Sergey Sokolov2019-09-11 04:18:29

Mathematics

Sergey Sokolov, 2019-09-11 04:18:29

The user taps a short rhythmic pattern of notes of only two durations: xor 2x. About like Morse code, only musically, in tempo. The result is an array of note durations in milliseconds, for example:
[145,160,112,170,281,292,258,305,257]

schedule

How can these durations be classified into notes of multiple durations? How to replace with "1" for short xand "2" for long 2x, so that for the example above it turns out
[1,1,1,1,2,2,2,2,2]

Naive way doesn't work

const a = [145,160,112,170,281,292,258,305,257];
const min = Math.min(...a); // 112
a.map(n => Math.round(n / min)) // [ 1, 1, 1, 2, 3, 3, 2, 3, 2 ]

This question is only about binary classification x || 2x.
Far later, in a different way, it may be interesting to be able to parse a “melody” without the shortest notes, consisting only of multiples 2xand 3x. Or even more difficult - polyrhythm with rational fractions: 4/4 then at the same pace 6/4 or 5/4. But it's not now.
upd . implementation of the solution Vladimir Olokhtonov on JS

spoiler

const AB = data => {
  
  const A = [Math.min(...data)];
  const B = [Math.max(...data)];
  
  const mean = arr => arr.reduce((a,b) => a + b, 0) / arr.length;

  data.forEach(n => {
    if (Math.abs(mean(A) - n) <= Math.abs(mean(B) - n))
      A.push(n);
    else B.push(n);
  });
  
  return [A.slice(1), B.slice(1)];
}
 
AB([145,160,112,170,281,292,258,305,257])

/*

*/

Reply

Answer the question

In order to leave comments, you need to log in

2 answer(s)

A

Andrey Dugin, 2019-09-11
@sergiks

You can use one of the clustering algorithms in scikit-learn , such as KMeans:

>>> import numpy as np
>>> from sklearn.cluster import KMeans
>>> notes = [145, 160, 112, 170, 281, 292, 258, 305, 257]
>>> notes = np.array(notes).reshape(-1, 1)
>>> KMeans(n_clusters=2).fit_predict(notes)
array([0, 0, 0, 0, 1, 1, 1, 1, 1], dtype=int32)
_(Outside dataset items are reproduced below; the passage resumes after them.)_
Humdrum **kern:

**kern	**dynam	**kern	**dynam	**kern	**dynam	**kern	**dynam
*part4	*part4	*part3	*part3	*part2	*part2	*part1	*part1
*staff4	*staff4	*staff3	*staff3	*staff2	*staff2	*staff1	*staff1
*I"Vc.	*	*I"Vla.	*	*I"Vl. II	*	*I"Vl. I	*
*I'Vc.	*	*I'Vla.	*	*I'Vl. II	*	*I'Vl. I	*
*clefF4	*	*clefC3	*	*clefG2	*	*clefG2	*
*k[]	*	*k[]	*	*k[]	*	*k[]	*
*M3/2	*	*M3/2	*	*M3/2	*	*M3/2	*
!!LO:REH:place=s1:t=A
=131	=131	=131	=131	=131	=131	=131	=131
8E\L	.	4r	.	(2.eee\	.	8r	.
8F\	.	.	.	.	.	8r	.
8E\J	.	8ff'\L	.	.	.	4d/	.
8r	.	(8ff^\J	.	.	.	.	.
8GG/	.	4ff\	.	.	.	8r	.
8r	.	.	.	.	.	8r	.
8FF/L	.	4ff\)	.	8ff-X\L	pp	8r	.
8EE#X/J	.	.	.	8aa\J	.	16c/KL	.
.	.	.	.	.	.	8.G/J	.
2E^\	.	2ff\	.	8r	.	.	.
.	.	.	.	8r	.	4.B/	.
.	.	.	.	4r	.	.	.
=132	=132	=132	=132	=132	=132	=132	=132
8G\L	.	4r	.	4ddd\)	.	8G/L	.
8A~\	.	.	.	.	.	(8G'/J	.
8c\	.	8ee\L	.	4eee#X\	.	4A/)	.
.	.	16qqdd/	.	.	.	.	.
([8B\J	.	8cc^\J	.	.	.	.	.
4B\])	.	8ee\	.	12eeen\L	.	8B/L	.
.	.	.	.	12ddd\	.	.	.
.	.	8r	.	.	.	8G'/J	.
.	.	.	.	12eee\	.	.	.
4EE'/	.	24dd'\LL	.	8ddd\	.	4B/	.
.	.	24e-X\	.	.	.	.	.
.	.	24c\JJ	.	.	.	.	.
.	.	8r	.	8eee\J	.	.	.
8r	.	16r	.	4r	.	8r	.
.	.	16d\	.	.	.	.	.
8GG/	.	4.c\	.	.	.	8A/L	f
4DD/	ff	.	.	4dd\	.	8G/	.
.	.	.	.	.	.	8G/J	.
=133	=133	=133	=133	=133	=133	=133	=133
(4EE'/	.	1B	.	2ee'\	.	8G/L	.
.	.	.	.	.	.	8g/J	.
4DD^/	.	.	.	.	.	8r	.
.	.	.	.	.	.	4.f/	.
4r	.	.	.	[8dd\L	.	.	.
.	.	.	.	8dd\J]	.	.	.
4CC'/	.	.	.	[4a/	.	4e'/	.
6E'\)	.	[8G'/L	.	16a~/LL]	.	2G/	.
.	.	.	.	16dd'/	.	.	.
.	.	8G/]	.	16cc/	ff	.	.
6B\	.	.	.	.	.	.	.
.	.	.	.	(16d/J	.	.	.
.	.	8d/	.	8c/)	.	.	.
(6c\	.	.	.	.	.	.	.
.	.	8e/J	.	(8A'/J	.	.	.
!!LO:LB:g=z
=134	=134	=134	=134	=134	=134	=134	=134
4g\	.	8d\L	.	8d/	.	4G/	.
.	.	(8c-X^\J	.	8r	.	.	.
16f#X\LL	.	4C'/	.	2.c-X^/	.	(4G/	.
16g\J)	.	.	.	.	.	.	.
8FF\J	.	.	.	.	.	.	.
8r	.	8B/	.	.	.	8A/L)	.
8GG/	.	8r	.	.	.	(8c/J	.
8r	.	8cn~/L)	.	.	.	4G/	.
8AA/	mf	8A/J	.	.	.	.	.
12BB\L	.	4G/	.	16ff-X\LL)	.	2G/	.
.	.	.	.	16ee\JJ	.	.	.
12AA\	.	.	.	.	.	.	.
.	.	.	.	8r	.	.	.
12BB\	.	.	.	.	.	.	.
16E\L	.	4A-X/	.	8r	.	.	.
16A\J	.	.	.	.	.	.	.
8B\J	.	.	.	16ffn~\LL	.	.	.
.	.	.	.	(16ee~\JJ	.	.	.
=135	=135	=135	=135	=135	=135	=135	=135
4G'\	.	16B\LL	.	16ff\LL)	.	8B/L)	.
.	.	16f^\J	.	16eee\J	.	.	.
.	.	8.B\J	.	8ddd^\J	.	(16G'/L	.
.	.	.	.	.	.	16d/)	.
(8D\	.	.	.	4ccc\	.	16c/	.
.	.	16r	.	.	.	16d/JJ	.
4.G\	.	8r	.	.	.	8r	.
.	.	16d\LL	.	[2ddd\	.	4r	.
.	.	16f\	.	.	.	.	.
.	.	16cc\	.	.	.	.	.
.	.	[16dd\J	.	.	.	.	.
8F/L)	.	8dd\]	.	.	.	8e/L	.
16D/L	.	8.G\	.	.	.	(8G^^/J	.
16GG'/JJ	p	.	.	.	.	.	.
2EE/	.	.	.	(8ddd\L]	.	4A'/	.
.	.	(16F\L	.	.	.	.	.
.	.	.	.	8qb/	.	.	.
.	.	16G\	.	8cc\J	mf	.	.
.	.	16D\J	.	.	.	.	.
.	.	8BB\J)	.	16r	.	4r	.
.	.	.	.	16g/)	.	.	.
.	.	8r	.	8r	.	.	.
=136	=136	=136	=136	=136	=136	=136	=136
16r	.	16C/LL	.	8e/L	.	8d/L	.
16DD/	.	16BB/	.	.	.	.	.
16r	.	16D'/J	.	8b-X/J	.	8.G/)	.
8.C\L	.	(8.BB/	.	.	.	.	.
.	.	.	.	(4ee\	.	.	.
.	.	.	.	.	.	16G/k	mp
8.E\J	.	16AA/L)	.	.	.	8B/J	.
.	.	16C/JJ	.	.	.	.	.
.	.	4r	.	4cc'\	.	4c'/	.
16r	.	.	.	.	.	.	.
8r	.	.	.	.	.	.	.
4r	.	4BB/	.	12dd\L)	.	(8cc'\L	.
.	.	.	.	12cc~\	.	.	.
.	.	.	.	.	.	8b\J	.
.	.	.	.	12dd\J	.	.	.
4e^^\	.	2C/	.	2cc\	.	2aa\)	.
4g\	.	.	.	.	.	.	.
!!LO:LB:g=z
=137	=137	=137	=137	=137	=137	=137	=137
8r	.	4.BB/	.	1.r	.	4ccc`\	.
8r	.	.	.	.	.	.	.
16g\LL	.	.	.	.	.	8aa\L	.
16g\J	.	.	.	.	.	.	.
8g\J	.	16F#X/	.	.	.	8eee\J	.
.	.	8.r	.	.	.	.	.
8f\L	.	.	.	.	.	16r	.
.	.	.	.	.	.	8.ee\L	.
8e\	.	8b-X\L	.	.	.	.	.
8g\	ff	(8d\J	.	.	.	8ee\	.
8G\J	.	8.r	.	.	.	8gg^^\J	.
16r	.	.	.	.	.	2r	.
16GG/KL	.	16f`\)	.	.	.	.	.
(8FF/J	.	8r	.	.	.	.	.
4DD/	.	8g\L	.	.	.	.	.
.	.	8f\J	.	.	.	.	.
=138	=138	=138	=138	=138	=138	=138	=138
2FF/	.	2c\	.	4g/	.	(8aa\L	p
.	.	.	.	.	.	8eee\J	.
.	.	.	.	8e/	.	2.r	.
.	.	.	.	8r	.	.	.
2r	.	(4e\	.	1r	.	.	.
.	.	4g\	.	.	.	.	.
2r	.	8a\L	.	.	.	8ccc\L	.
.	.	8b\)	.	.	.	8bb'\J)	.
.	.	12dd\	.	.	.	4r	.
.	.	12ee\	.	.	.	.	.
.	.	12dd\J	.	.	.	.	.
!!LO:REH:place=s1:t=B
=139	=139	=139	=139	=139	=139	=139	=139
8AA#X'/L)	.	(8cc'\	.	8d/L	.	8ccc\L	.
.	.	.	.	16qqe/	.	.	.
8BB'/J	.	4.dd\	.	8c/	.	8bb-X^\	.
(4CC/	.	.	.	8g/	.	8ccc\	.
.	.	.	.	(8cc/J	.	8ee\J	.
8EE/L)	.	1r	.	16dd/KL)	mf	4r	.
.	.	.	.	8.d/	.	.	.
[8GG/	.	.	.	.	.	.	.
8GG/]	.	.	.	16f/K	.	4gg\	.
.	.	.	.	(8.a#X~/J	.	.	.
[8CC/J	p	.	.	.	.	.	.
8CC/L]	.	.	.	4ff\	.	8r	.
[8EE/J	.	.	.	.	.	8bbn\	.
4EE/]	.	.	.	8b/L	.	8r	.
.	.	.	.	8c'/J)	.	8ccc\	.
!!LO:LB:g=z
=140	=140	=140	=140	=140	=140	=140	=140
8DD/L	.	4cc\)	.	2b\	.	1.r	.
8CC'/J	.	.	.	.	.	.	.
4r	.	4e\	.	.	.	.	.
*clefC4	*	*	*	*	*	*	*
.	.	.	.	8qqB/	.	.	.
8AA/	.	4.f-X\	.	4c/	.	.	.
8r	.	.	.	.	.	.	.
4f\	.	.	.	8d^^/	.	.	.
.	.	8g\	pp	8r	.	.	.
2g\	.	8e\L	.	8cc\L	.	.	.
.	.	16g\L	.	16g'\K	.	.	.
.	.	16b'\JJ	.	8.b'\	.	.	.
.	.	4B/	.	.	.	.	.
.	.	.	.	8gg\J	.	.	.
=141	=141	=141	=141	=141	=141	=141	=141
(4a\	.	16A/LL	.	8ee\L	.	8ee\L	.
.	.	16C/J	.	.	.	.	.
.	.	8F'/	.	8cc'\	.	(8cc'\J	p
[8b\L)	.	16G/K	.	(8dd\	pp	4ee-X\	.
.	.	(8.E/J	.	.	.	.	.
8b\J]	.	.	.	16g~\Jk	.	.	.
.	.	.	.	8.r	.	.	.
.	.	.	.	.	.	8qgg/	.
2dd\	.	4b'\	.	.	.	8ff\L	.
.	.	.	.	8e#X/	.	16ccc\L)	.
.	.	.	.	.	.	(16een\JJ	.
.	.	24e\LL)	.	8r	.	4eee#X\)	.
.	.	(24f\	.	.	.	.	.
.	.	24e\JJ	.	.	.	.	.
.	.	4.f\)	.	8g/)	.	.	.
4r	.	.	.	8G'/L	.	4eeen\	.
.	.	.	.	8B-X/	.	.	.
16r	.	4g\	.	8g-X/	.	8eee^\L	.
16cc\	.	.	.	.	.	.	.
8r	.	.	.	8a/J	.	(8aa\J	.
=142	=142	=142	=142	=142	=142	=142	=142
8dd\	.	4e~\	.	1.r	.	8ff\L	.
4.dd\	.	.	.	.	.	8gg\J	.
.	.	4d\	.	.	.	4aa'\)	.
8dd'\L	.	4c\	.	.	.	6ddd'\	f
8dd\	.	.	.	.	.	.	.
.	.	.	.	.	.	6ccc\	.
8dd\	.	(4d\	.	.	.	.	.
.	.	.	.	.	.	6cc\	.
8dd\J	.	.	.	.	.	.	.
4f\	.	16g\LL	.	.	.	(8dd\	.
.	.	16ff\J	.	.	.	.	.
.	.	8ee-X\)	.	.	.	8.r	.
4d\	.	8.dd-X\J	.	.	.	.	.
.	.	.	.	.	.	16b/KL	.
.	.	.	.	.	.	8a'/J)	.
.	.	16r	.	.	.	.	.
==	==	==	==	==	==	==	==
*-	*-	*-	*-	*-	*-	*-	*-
But the order in which numbers are assigned to the clusters is not guaranteed. Clustering simply allows sampling into N parts, let's assign an arbitrary serial number to each cluster. May be so:

>>> KMeans(n_clusters=2).fit_predict(notes)
array([1, 1, 1, 1, 0, 0, 0, 0, 0], dtype=int32)

E

EVGENY T., 2019-09-11
@Beshere

It seems to me that cluster analysis is needed here.